◆ **Assignment**:
Nothing but the lines from the one that contains "grey bench [546,435,660,575]" to the end of the records should be printed, both ends included, exactly as given.

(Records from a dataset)
###

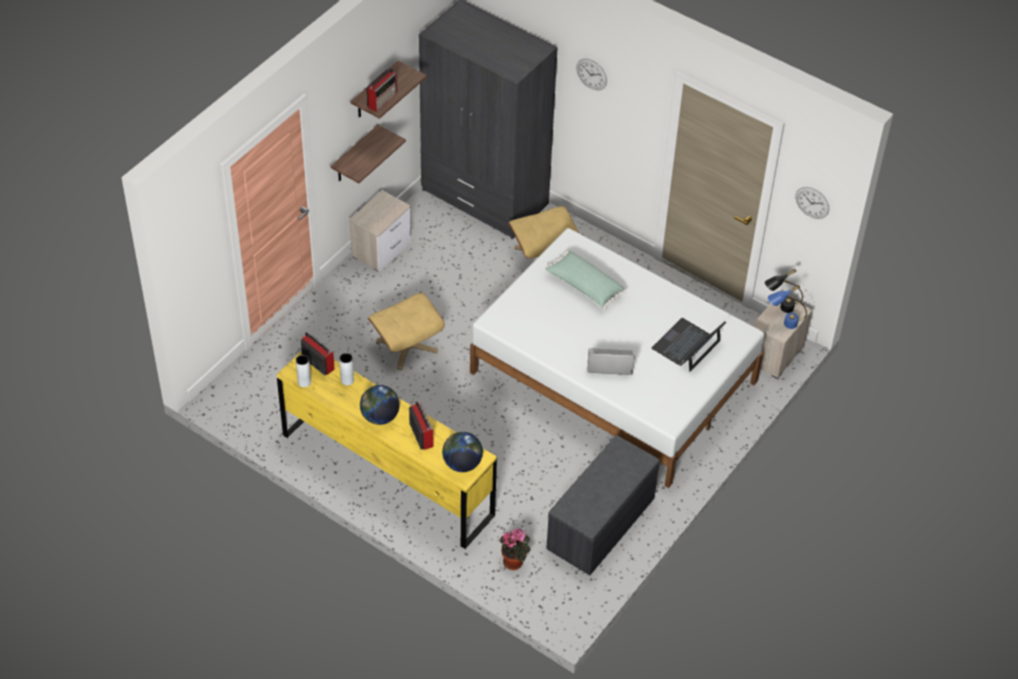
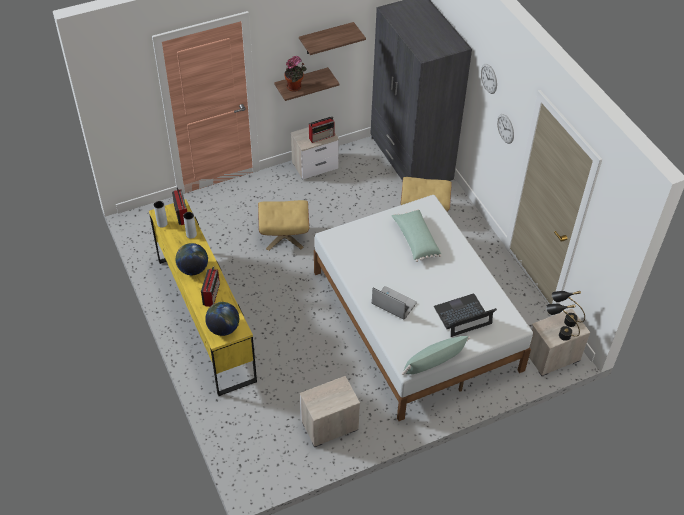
camera: 30 degrees right, 0 degrees up
radio [366,68,397,112] -> radio moved to [309,116,335,143]
potted plant [500,529,530,570] -> potted plant moved to [285,56,307,92]
grey bench [546,435,660,575] -> nightstand [300,376,360,447]
blue table lamp [768,285,807,329] -> black table lamp [546,304,580,341]
wall clock [795,187,829,219] -> wall clock moved to [497,114,514,144]
none -> green pillow [402,336,471,375]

###

◆ **Problem solution**:
grey bench [546,435,660,575] -> nightstand [300,376,360,447]
blue table lamp [768,285,807,329] -> black table lamp [546,304,580,341]
wall clock [795,187,829,219] -> wall clock moved to [497,114,514,144]
none -> green pillow [402,336,471,375]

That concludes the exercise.